そんなことを話しながら桜のトンネルを進む
この綺麗な景色を見逃すまいと、ついつい顔は上向きのまま
足下は大きく盛り上がった桜の根や ふかふかの雑草、小石などなど
舗装されていない道に何度か足を取られ、転びそうになってしまった











「・・・ねぇ貴方。お花見をしていると どうしても足下が不注意になるわね」
「んーそうだな。ゆっくり歩いてても躓きそうになるなぁ」


そう返す貴方の視線は 桜の花々に注がれたまま
私も視線を上に向けたまま 彼の左手にそっと触れる







という訳で 転倒防止のために繋がせて
・・・手繋ぎたいなら、初めからそう言えばさ…
違うわ。
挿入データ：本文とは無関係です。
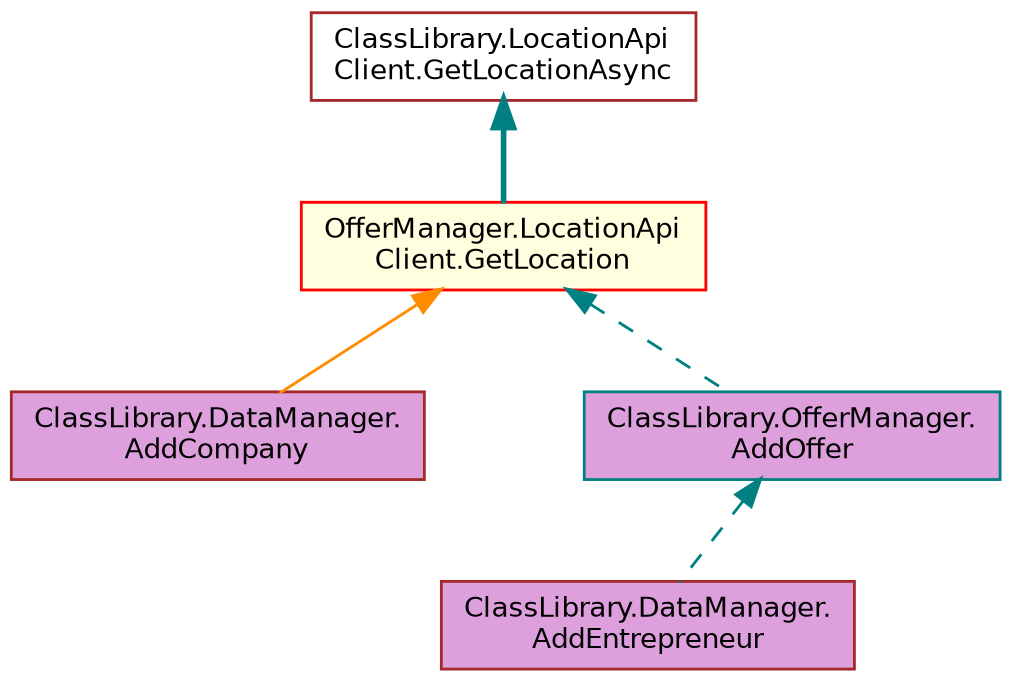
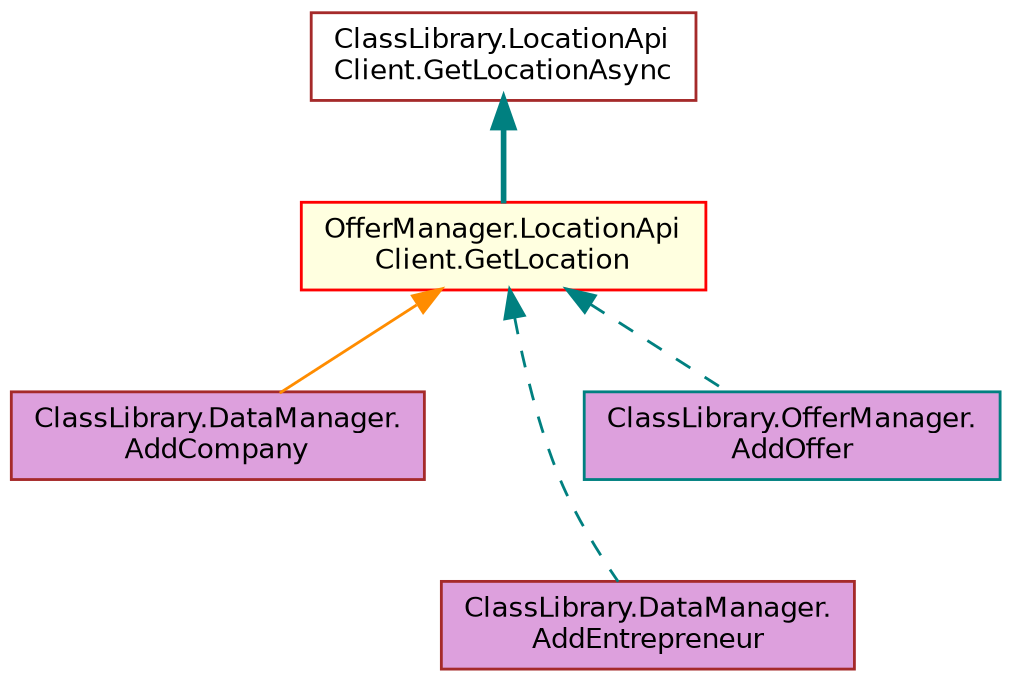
  digraph {
    rankdir=TB
    node [color=brown fillcolor=plum fontname=Helvetica fontsize=10 shape=record style=filled]
    edge [color=teal dir=back fontname=Helvetica fontsize=10 labelfontname=Helvetica labelfontsize=10 style=dashed]
    n1 [fillcolor=white fontcolor=black height=0.2 label="ClassLibrary.LocationApi\lClient.GetLocationAsync" width=0.4]
    n2 [color=red fillcolor=lightyellow height=0.2 label="OfferManager.LocationApi\lClient.GetLocation" width=0.4]
    n3 [height=0.2 label="ClassLibrary.DataManager.\lAddCompany" width=0.4]
    n4 [height=0.2 label="ClassLibrary.DataManager.\lAddEntrepreneur" width=0.4]
    n5 [color=teal height=0.2 label="ClassLibrary.OfferManager.\lAddOffer" width=0.4]
    n1 -> n2 [style=bold]
    n2 -> n3 [color=darkorange style=solid]
-   n5 -> n4
+   n2 -> n4
    n2 -> n5
  }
あくまで転倒防止のためです
はいはい。それではこの桜並木をエスコートさせて頂けますか、お嬢様















優しく握り返される指先に、彼の指輪がふれる
それはとても 幸せで
それはとても 愛おしい










(あぁ 願わくば)
(もう少しだけ この並木道が続きますように)








fin.
□■□■□■□■□■□■□■□■□■□■□■□■□■□■□■□■□■□■□■□■□■□■□■
書き始めたのは3月だったのに、GWも終わった頃に完成とは…(ギリリ
住んでいる地域はとっくに葉桜になっておりますが、そこは温かい目で見て頂ければ。
この二人は手繋ぎすら愛おしい関係だと想像しています。やっぱり好きだなぁ。

余談ですが、平松/愛理さんの「部屋とYシャツと私」は個人的に神嫁のイメージソングであります。